Pourtant ils fixent les taux d’intérêt, c’est-à-dire le rapport entre le présent et le futur. Ils manipulent les valeurs des monnaies les unes par rapport aux autres. Ils jonglent avec les prix des actifs, avec la valeur des patrimoines, avec le taux d’inflation et beaucoup d’autres choses encore, moins visibles, plus mathématiques, comme par exemple le risque.

Qui leur a donné ces pouvoirs que je qualifie souvent de démiurgiques ? Qui les a instaurés comme apprentis sorciers ?

Ce n’est pas Alexander Hamilton, le premier secrétaire au Trésor US et ardent défenseur de finances nationales solides. Ce ne sont pas non plus les pères fondateurs de la Fed.

Si les promoteurs du Federal Reserve Act de 1913 pouvaient revenir sur Terre pour voir le résultat de leur œuvre, le choc les tuerait une seconde fois ! A l’époque, le Congrès américain avait envisagé une institution qui devait fonctionner dans le contexte de l’étalon-or international. Il ne faut pas l’oublier.

Cela signifiait que le dollar était défini par un poids fixe d’or. Le vieux Carter Glass, le défenseur de la Fed au Congrès, avait réprimandé les critiques lorsqu’ils avaient osé suggérer qu’il tentait de remplacer le dollar en or par un bout de papier vert.

Eh bien, c’est ce Glass lui-même qui est responsable de la majeure partie du mal qui a suivi. Le préambule législatif de l’acte que Woodrow Wilson a signé en 1913 décrit un projet de loi « visant à fournir une monnaie élastique, afin de permettre l’escompte de billets de trésorerie, d’établir un contrôle plus efficace des opérations bancaires aux Etats-Unis et à d’autres fins  ».

Ces autres fins sont rapidement devenues les fins principales.

L’avènement de la répression financière

A peine l’Amérique est-elle entrée dans la Grande guerre que la Fed a prêté main forte pour faciliter le placement des emprunts du gouvernement destinés à payer les dépenses.

Au moment où le système a célébré son 30ème anniversaire, en 1943, la banque centrale a arrimé les taux d’intérêt afin de supprimer le coût de financement d’une guerre encore plus intense.

C’est ce que l’on appelle répression financière, dont j’ai déjà souvent parlé.

La répression financière est un outil des gouvernements pour financer les guerres — et quand je vous répète que nous sommes en guerre, je ne blague pas. L’autre outil, je vous en parle souvent : c’est le mensonge, la fin de la Vérité.

La répression financière, c’est ce qui a été instauré lors de la crise de 2008. Cela permet de quasiment annuler le coût des dettes et, symétriquement, de supprimer la rémunération des épargnants.
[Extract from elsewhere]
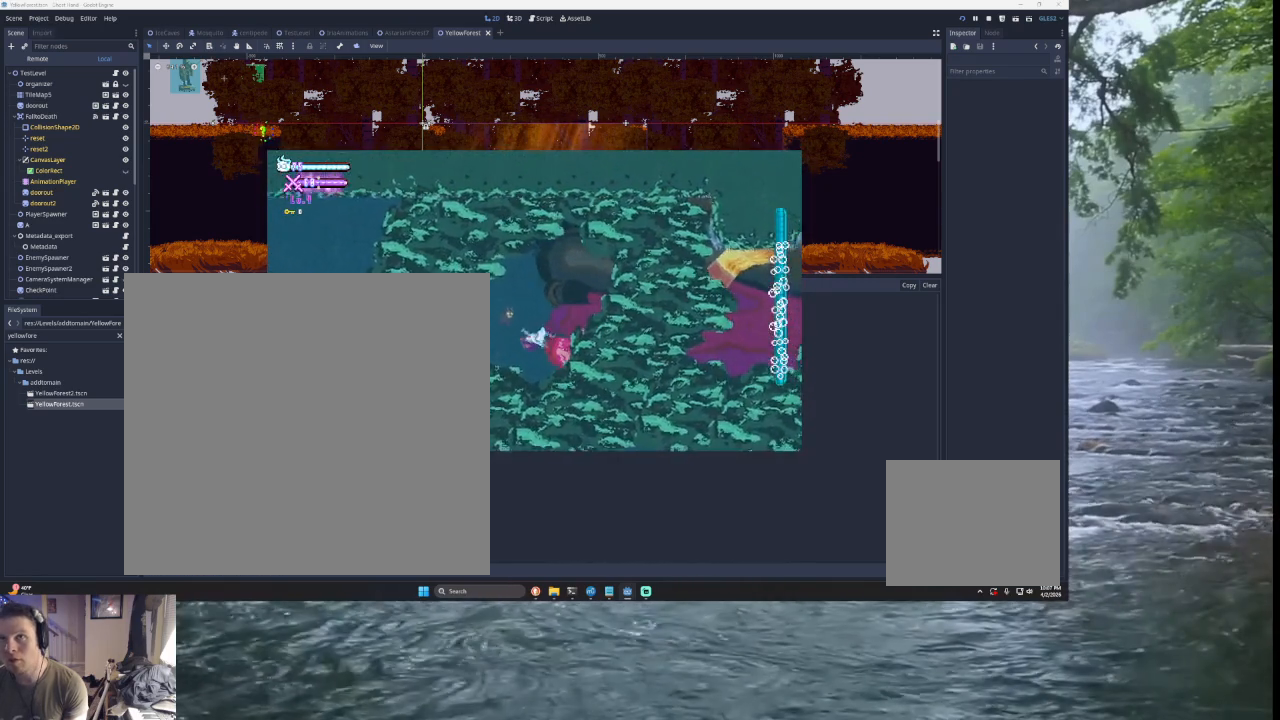
{"buttons": [], "left_stick": "down-left", "right_stick": "center", "events": [[100, "left_stick", "down-left"]]}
Par la décision de mise en place de la répression financière, les banquiers centraux font des cadeaux par centaines de milliards aux emprunteurs et à tous ceux qui ont accès au crédit, les ultra-riches. Et, en face, ils spolient tous ceux qui économisent, qui épargnent pour leur retraite ou pour installer leurs enfants. Ils brisent, ils pulvérisent une régulation, un équilibre séculaire.

Les banques centrales ont ainsi, ni vu ni connu, pris des milliers de milliards de dollars/euros/yens/livres/etc. dans la poche des uns pour les transférer dans la poche des autres. C’est l’une des causes de la forte montée des inégalités mais chut, c’est un secret !
La vraie guerre…

La vraie guerre, c’est en effet… contre vous. C’est vous l’ennemi, c’est vous qu’il faut défaire.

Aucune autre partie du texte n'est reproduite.